**Directive:**
Copy the listing below word for word, from its first line up to and including the line that contains "scientific name: Hyparrhenia diplandra", and stop there.

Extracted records

◇ ◇ ◇

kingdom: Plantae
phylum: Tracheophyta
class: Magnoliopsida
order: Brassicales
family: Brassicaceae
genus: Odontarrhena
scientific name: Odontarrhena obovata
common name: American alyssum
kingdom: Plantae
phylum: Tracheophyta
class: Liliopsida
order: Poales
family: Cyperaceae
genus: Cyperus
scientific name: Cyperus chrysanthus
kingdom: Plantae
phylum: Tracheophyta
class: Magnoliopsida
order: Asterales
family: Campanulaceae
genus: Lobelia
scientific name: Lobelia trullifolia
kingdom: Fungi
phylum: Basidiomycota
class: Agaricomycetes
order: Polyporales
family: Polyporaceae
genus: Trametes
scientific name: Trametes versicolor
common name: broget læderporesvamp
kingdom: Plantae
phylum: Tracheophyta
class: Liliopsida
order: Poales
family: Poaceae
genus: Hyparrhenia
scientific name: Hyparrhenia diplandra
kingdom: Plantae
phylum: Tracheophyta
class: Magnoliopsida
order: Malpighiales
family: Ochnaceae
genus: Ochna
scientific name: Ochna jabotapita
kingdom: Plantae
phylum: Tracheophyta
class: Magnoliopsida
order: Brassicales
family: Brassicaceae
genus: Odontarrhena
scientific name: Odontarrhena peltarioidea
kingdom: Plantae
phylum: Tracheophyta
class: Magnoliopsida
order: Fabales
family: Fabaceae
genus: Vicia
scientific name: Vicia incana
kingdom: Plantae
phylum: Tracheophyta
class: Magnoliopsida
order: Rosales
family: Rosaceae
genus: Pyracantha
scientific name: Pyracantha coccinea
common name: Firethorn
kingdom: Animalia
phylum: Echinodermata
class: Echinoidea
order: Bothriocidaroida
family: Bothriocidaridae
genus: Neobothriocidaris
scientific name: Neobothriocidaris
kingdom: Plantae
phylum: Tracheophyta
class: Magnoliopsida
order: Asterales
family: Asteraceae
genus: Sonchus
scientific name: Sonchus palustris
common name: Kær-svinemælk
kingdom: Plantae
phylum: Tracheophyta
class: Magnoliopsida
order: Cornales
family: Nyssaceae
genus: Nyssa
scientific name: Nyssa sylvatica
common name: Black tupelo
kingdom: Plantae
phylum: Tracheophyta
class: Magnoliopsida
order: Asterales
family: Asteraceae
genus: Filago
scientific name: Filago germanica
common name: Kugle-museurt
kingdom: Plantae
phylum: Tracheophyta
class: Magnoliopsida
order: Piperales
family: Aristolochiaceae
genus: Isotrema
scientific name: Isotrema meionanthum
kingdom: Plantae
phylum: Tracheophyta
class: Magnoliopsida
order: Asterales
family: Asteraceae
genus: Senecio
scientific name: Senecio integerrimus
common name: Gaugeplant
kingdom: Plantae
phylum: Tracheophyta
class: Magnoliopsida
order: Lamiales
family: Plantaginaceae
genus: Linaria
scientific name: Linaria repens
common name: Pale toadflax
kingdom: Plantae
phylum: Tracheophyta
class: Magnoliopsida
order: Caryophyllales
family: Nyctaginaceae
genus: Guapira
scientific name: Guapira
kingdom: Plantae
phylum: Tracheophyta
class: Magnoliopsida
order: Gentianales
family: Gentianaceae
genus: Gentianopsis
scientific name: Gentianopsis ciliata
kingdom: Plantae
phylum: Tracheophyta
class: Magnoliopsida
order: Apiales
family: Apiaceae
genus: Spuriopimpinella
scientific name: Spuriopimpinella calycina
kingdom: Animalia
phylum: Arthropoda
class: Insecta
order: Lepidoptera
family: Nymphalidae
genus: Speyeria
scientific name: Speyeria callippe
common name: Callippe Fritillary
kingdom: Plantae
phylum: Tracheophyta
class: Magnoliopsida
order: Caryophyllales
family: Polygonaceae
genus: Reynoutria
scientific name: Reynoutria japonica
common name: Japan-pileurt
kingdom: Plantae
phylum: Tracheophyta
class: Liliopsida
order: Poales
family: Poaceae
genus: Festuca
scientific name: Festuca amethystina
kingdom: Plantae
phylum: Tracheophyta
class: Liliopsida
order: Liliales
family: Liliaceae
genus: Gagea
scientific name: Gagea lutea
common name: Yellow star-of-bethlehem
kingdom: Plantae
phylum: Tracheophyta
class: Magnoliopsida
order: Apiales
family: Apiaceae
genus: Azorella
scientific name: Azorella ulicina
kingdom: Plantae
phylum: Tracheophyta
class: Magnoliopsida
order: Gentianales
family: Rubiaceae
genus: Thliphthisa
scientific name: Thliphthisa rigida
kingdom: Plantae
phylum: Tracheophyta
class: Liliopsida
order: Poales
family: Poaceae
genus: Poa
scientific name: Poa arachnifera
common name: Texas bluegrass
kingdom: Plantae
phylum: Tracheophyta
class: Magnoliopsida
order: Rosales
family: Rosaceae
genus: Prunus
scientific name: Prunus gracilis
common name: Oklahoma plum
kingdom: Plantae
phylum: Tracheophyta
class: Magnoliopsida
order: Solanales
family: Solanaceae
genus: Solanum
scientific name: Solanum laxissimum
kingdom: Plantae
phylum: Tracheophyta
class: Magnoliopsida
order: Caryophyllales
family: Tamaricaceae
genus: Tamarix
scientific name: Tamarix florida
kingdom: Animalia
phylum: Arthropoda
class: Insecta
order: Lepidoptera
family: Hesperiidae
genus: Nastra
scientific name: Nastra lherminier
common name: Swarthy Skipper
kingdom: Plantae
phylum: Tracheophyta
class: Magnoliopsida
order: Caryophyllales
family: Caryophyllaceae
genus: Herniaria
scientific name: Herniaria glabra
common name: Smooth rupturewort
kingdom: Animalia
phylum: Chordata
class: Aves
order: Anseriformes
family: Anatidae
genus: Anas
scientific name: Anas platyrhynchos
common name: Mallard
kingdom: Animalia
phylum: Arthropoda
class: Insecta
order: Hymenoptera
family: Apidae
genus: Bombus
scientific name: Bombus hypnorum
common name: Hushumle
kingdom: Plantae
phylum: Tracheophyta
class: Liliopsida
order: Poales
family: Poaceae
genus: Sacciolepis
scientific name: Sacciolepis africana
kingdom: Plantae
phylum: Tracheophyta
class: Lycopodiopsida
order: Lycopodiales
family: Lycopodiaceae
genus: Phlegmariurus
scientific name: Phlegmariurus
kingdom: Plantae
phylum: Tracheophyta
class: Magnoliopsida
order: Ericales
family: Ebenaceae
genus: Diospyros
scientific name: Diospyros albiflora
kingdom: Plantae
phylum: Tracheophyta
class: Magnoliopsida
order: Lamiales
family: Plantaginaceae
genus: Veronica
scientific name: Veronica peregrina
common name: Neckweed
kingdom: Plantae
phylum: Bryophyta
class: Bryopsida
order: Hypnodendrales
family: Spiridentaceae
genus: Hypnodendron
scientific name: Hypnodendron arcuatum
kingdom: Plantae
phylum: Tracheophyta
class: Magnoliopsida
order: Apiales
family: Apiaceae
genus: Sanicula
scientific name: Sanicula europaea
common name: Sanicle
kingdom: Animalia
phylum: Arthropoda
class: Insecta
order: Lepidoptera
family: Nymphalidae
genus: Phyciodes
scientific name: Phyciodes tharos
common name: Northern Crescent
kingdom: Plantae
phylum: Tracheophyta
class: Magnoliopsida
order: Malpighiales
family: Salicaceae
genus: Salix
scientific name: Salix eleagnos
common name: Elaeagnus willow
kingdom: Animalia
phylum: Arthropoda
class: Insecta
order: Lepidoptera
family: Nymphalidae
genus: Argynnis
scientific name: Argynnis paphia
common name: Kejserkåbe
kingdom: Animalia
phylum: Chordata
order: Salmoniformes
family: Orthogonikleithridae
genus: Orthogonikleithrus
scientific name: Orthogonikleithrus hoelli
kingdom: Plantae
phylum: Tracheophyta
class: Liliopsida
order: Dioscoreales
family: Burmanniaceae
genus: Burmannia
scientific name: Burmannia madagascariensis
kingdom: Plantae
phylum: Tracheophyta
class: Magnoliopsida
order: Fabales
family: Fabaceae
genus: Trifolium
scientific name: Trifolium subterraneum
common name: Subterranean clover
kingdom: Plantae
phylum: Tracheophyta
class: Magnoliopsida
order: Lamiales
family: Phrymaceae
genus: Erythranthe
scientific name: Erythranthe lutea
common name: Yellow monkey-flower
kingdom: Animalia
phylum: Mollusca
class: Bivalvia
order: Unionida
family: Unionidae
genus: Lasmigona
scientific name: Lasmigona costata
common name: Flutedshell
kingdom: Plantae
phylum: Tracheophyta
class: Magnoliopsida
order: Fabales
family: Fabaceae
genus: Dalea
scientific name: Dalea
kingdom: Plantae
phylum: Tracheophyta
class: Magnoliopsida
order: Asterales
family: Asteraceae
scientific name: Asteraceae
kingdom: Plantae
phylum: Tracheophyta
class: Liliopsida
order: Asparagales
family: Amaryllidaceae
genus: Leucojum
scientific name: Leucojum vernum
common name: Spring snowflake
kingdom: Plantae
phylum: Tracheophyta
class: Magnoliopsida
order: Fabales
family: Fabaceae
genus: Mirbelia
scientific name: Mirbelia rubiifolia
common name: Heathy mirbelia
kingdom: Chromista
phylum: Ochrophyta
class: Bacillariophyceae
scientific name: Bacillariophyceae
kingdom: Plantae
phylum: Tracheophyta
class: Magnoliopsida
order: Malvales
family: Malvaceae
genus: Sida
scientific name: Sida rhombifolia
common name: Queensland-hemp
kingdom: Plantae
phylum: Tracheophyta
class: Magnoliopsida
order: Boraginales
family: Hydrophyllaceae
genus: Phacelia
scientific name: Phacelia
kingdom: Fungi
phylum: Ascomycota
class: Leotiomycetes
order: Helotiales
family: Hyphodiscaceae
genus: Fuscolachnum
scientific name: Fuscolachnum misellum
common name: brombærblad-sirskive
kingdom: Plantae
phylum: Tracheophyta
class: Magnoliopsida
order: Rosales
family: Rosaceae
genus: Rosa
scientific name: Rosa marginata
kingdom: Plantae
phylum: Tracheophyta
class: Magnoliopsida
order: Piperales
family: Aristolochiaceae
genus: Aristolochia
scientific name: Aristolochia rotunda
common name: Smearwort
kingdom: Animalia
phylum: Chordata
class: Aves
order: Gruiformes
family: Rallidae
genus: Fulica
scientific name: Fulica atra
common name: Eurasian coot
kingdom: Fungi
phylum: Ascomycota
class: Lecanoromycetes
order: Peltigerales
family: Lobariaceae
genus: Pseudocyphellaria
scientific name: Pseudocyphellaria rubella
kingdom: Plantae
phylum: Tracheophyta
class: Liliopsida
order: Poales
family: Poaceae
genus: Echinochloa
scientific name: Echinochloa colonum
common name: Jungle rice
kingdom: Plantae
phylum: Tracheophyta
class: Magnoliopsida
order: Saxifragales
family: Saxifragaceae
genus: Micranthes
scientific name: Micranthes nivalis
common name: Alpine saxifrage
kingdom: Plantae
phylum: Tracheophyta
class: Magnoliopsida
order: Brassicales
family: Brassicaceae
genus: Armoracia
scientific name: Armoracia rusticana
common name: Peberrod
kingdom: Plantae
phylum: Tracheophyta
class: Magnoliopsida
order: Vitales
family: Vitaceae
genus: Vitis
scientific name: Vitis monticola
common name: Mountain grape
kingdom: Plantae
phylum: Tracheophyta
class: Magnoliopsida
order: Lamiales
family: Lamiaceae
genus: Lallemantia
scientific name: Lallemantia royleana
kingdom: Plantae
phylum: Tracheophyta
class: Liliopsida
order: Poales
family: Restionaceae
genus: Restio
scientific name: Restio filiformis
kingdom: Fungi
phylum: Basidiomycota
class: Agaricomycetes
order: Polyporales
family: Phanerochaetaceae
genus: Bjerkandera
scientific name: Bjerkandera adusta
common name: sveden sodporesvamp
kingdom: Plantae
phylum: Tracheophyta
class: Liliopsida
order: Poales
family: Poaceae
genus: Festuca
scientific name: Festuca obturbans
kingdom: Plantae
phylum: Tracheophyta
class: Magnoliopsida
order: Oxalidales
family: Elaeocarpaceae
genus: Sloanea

◇ ◇ ◇

**Solved exercise:**
kingdom: Plantae
phylum: Tracheophyta
class: Magnoliopsida
order: Brassicales
family: Brassicaceae
genus: Odontarrhena
scientific name: Odontarrhena obovata
common name: American alyssum
kingdom: Plantae
phylum: Tracheophyta
class: Liliopsida
order: Poales
family: Cyperaceae
genus: Cyperus
scientific name: Cyperus chrysanthus
kingdom: Plantae
phylum: Tracheophyta
class: Magnoliopsida
order: Asterales
family: Campanulaceae
genus: Lobelia
scientific name: Lobelia trullifolia
kingdom: Fungi
phylum: Basidiomycota
class: Agaricomycetes
order: Polyporales
family: Polyporaceae
genus: Trametes
scientific name: Trametes versicolor
common name: broget læderporesvamp
kingdom: Plantae
phylum: Tracheophyta
class: Liliopsida
order: Poales
family: Poaceae
genus: Hyparrhenia
scientific name: Hyparrhenia diplandra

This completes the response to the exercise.